I am new on here and I am sure it has been asked before,but I need to know the step by step procedures on how to weigh my 5th wheel and truck as in front axles and rear axles on camper and tv to get correct weight and pin weight.Thanks


----------



## Guest (Jul 22, 2008)

RE: How to weigh a 5th Wheel and TV

First off ,, welcome to the forums ,, i can give u some advice ,, but i think it would be way off base ,,, Grandview and Hertig are more knowlagable than i am at the Trailer stuff ,, and weights ,, just sit back and see what comes of this post ,, and i'm sure u won't be dissapointed    :approve:  :approve:


----------



## Grandview Trailer Sa (Jul 23, 2008)

Re: How to weigh a 5th Wheel and TV

Welcome to the forum,

Drive your truck and trailer onto scale, leaving the trailer tires off.  Note the weight.
Drive your truck and trailer onto the scale.  Note the weight.  
Drive off the scale, leaving your trailer tires on the scale.  Note the weight.
Unhook and re-weigh your truck.  Note the weight.

Trailer tires off - truck weight = tongue weight
Total weight - truck weight = trailer weight
It is good to know how much weight you have on the tires to make sure you have heavy enough tires, so third measurement.

Hope that helps.


----------



## dugnmarn (Jul 30, 2008)

RE: How to weigh a 5th Wheel and TV

Okay,

Can anybody pull off the highway and drive on to one of those scales used by transports?  Is there a charge for 5th wheelers?

I have often wanted to know the weight of my truck and trailer but have never known a way to find out for sure.

DUG


----------



## C Nash (Jul 30, 2008)

Re: How to weigh a 5th Wheel and TV

If they are not busy which is un likely they might but best to go to a truck stop that has the certified scales and will be no problem and not expensive. I got three weights on my MH for 12 bucks. A lot of the feed stores have scales and might weigh you free.


----------



## BNTorsney (Aug 5, 2008)

Re: How to weigh a 5th Wheel and TV

Check out this link, Reply#11, 4/16/08. It's directions, with photos, for "scaling" a motorhome. Everything applies to a tow-able with truck as well.
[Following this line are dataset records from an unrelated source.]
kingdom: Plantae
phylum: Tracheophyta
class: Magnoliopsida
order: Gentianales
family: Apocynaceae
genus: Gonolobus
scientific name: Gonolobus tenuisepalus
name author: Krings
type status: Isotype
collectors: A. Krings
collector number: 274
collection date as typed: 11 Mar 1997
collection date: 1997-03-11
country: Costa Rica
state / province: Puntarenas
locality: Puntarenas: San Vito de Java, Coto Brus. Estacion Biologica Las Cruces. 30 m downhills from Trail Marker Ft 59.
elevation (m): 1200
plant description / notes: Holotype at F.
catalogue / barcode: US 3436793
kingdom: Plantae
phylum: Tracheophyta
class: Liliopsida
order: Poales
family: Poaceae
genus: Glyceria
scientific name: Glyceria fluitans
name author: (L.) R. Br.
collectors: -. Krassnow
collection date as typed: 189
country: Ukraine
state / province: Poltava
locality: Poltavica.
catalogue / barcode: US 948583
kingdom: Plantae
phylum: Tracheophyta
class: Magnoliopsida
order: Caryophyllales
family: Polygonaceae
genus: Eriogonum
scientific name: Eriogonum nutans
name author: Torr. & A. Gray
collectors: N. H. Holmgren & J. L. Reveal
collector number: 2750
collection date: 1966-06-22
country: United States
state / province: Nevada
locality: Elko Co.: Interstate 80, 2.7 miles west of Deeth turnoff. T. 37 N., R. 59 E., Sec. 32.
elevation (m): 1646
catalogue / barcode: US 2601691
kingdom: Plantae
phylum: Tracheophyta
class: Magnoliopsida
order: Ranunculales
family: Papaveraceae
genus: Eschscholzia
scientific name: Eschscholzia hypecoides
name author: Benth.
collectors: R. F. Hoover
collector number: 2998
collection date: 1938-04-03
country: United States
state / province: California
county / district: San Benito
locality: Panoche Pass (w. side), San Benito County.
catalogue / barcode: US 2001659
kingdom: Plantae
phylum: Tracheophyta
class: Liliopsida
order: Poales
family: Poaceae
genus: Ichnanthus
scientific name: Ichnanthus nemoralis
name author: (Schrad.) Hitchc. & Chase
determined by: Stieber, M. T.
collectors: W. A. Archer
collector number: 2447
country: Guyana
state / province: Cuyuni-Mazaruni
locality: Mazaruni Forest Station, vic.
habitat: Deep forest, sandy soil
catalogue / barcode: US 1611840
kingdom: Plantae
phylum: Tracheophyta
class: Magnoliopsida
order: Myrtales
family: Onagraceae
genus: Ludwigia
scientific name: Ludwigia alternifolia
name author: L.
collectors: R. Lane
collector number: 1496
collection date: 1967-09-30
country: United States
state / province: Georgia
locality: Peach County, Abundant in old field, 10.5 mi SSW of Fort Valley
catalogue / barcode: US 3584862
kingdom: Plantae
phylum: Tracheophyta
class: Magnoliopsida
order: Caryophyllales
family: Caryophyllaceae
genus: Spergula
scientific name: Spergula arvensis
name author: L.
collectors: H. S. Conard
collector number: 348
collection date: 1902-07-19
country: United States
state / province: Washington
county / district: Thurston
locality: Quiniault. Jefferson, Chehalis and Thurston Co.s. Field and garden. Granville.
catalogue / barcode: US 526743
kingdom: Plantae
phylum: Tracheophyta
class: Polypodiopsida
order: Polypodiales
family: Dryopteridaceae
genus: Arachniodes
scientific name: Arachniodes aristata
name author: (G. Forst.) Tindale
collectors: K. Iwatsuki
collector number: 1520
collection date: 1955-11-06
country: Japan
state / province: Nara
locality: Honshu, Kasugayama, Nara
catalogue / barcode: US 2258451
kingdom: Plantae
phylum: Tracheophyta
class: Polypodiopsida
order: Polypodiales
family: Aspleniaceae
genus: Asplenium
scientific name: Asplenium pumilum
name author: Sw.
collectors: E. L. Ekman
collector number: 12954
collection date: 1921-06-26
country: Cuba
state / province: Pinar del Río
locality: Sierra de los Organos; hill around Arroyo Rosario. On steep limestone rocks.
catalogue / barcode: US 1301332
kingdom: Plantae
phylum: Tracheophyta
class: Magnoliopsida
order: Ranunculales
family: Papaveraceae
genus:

You may have to register at the website to view the photos.

http://www.rvforum.net/SMF_forum/index.php?topic=16322.msg154338#new


----------



## vanole (Aug 5, 2008)

Re: How to weigh a 5th Wheel and TV

takeadkidcamping,

At this link you will find worksheets for weighing yor trailer or RV.  http://www.firestonetrucktires.com/us_eng/rv/index.asp

You can down load the worksheets in PDF format and fill in the blanks.  I stumbled upon this a few years ago and it explains the process in computation.


V/R
Jedff


----------



## takeakidcamping (Aug 6, 2008)

RE: How to weigh a 5th Wheel and TV

Thanks for all your applies


----------